My impression from our call was that the team had been worn down. I’ve seen it myself, when the world of high technology collides with the real world of brick and mortar businesses, there is a screech of breaks. The people managing these venues work at a pace that is different from that of the software world where changes can be released overnight. When you do so many things right, you could be excused for expecting success to come quickly. Your 1.0 product is great, people should recognize that and success should come. Maybe having someone less creative and more sales driven in the team would have made a difference. Perhaps they could have absorbed the push back and delays, and searched for the quick win, it’s hard to say.
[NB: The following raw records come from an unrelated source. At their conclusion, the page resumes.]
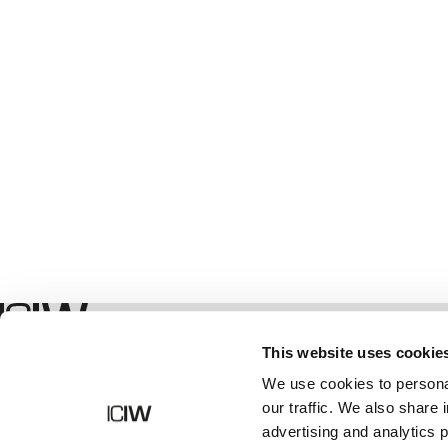
Shop
This website uses cookie
We use cookies to personal
our traffic. We also share 
advertising and analytics 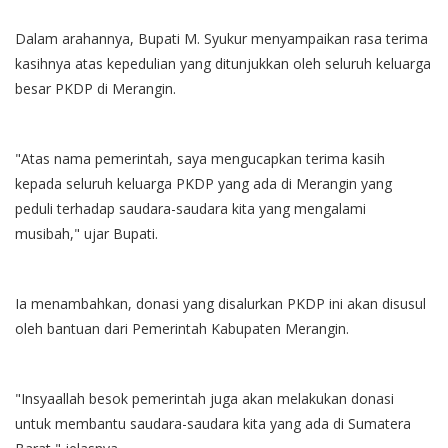
Dalam arahannya, Bupati M. Syukur menyampaikan rasa terima
kasihnya atas kepedulian yang ditunjukkan oleh seluruh keluarga
besar PKDP di Merangin.
"Atas nama pemerintah, saya mengucapkan terima kasih
kepada seluruh keluarga PKDP yang ada di Merangin yang
peduli terhadap saudara-saudara kita yang mengalami
musibah," ujar Bupati.
Ia menambahkan, donasi yang disalurkan PKDP ini akan disusul
oleh bantuan dari Pemerintah Kabupaten Merangin.
"Insyaallah besok pemerintah juga akan melakukan donasi
untuk membantu saudara-saudara kita yang ada di Sumatera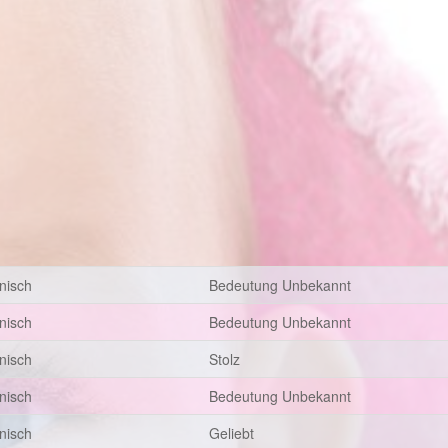
anisch
Bedeutung Unbekannt
anisch
Bedeutung Unbekannt
anisch
Stolz
anisch
Bedeutung Unbekannt
anisch
Geliebt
The lesson I think we should take away is that we should all prepare for a long slog. Time-to-revenue is going to be longer in this market than in many others. Design your business model, budget and fund raise accordingly. Build a team accordingly. The venues that are the life blood of many beacon business are run by people who are not like us. Their approach is necessary for their survival in a world where operational considerations are paramount, staff don’t show up and inventory needs to be counted. Technology is simply a means to an end.
By way of a post script, if anyone reading this wants to get into the beacon business with an app that bridges the physical world to the Internet of Things, there may be an opportunity for this Bubble to rise again. I’d like to see that. Bubble is still one of the better apps in the Beacosystem. It would be cool to use version 2.0.